Tips for surviving travel
In the past, before having a diagnosis, traveling meant full-body inflammation pain, acute pain in multiple joints (and likely spine) from subluxations, migraines, malaise, fatigue, diarrhea, chills/hot flashes... all the while trying to have fun, interact with people, and get from one place to another.
Since the diagnoses, I've learned how to soften the blow when I travel!
For starters, Benedryl is my best friend. I obviously can't take it before driving, but if I'm going to be a passenger in a car, bus, train, or plane, I pop a Bene right before the trip. If I'm flying, I take one before both takeoff and landing, since I've been told the change in pressure and vibration can mess with mast cells.

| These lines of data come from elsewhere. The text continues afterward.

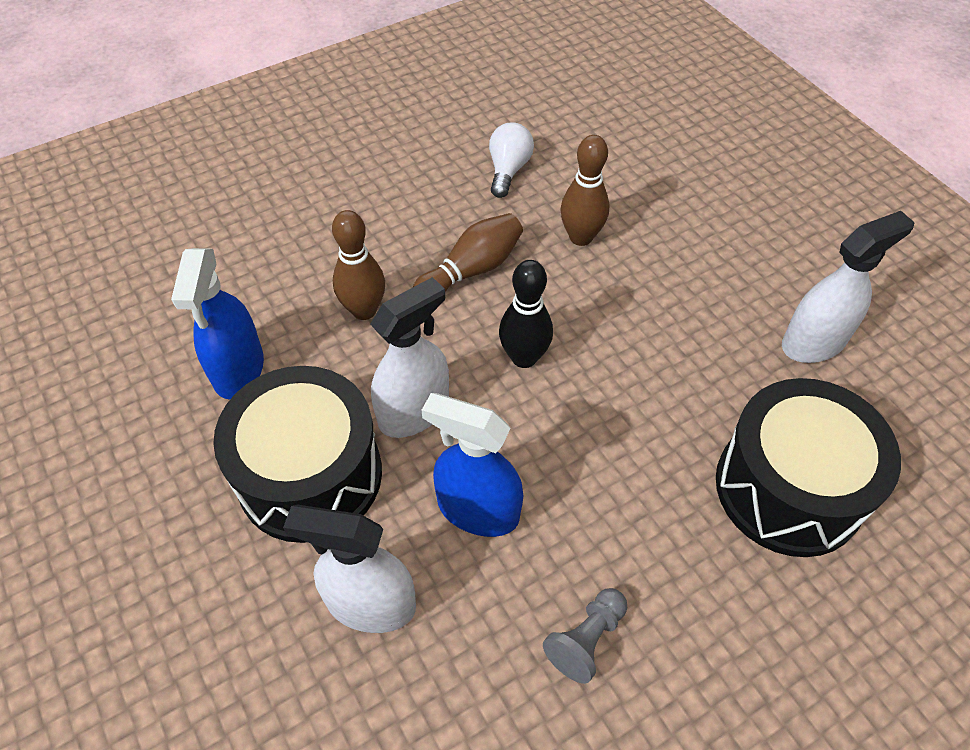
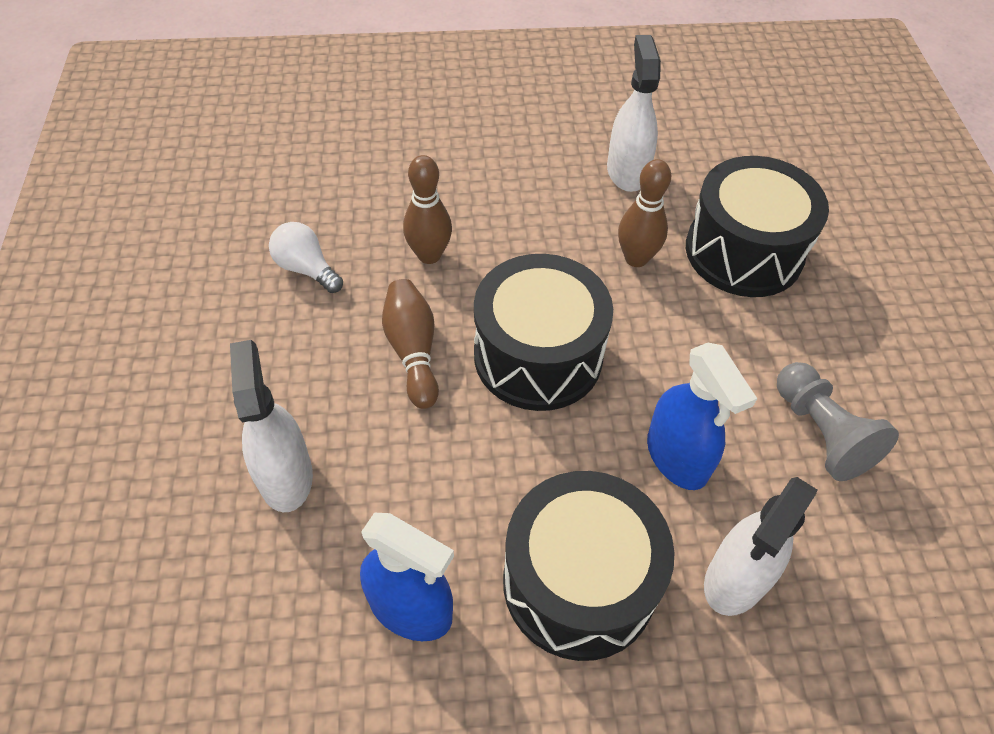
camera: 65 degrees left, 0 degrees up
(364, 310) = (404, 460): brown bowling pin -> brown bowling pin (636, 258)
(414, 411) = (551, 465): white spray bottle -> white spray bottle (285, 476)
(477, 510) = (677, 457): blue spray bottle -> blue spray bottle turned 75 degrees counterclockwise
(524, 357) = (538, 355): black bowling pin -> black drum
(586, 639) = (821, 433): grey pawn -> grey pawn, size x1.53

Bringing my own food -- I used to eat food at airports and then have diarrhea the whole flight. Eating my own foods solves that problem! It's a pain to lug around all of my chips, nuts, matzah, and rice cakes, but it's worth it. I actually used to think that traveling made me hungry -- now that I'm not getting the runs, it turns out I can get away with relatively little food!
Sleep -- this may seem obvious, but sleeping is the best way to overcome the damage I'm doing when I travel. So, I let myself sleep more than 8 hours, even if that feels excessive.
Be prepared -- I try to get as many stressors taken care of ahead of time as possible. The smoother things go day of, the better I'll feel. I had a detailed itinerary broken down by every leg of the journey printed and on my phone. Brain fog from traveling? No problem! Just follow the itinerary's instructions :-)
Meditation is a game-changer -- I had trouble taking meditation seriously for a long time. It just seemed like another one of those self-help things that wasn't going to work for me. You know, like "eat more turmeric and your pain will go away!" or "ginger will fix your nausea!" (ginger makes me sick) or "yoga will fix everything!" (yoga ruined my joints)... but meditation has actually made a huge difference for me. I think a lot of it is just lying down and letting my body tell me what it needs. When my POTS is bad, simply the act of being horizontal (I always meditate lying down) is helpful. But the focus on breathing and body scanning can help with tachycardia, migraines, anxiety, and even pain. I meditated at least once most days on our trip. And I felt wildly better every time!
Planned rest time -- because of my need to obsessively plan (see #4), I make sure to plan in some rest time. I think I didn't do enough resting this trip, and wouldn't have crashed as soon if I'd done a better job. Every time we took a day of rest, I felt loads better the next day.
I'm sure there are more factors in why I'm able to travel better now than a year or two ago, so I will continue updating this as I think of more.